◆ WORK ITEM ◆
Put every line of the rows from the one containing "Does any single" down to the one containing "Reading left to", both included, into a JSON list of strings, one string per line. Leave out blank lines and pictures.

──────── INPUT DATA

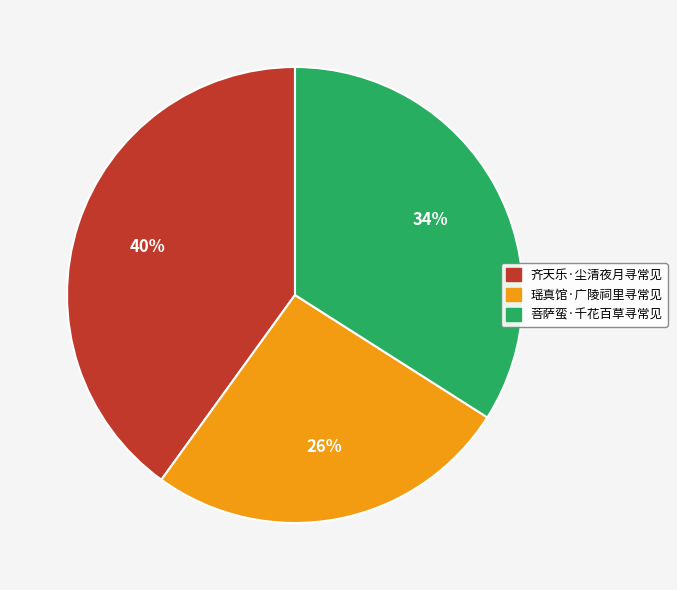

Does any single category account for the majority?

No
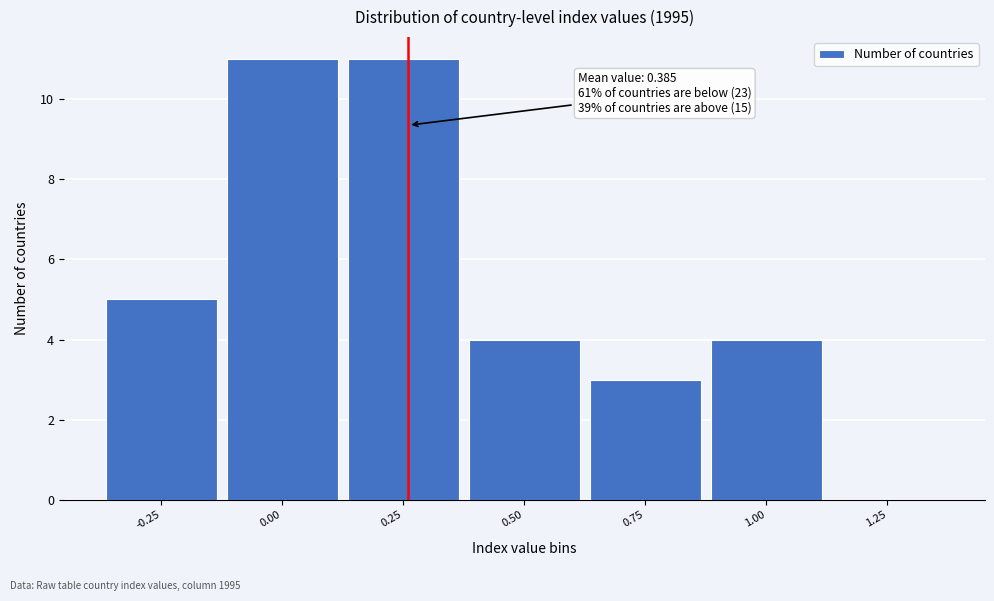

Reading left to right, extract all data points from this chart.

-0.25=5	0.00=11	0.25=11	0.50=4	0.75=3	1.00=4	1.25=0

────────────────
──────── INPUT DATA

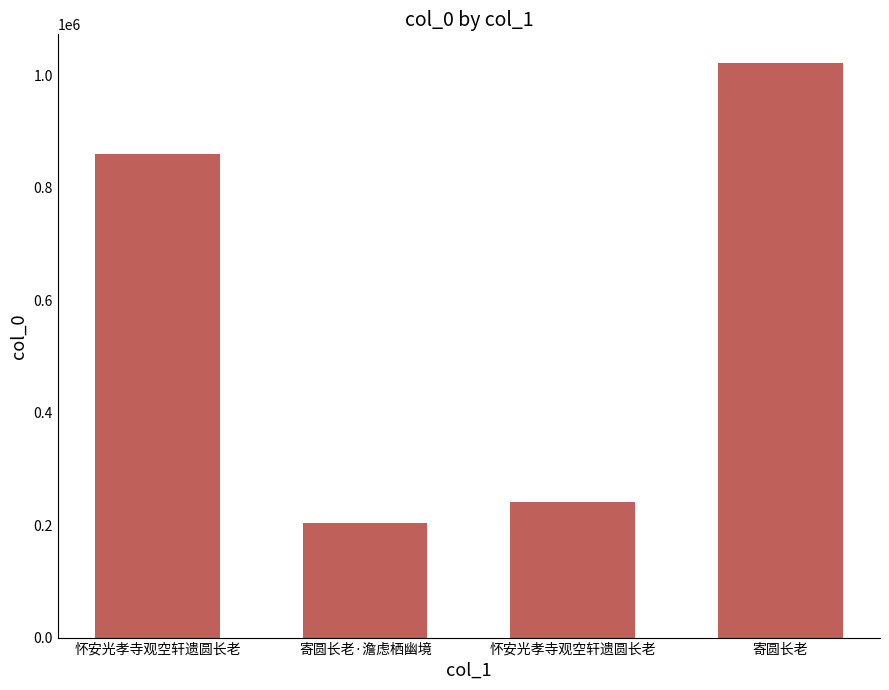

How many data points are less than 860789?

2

────────────────

◆ TASK OUTPUT ◆
[
  "Does any single category account for the majority?",
  "No",
  "Reading left to right, extract all data points from this chart."
]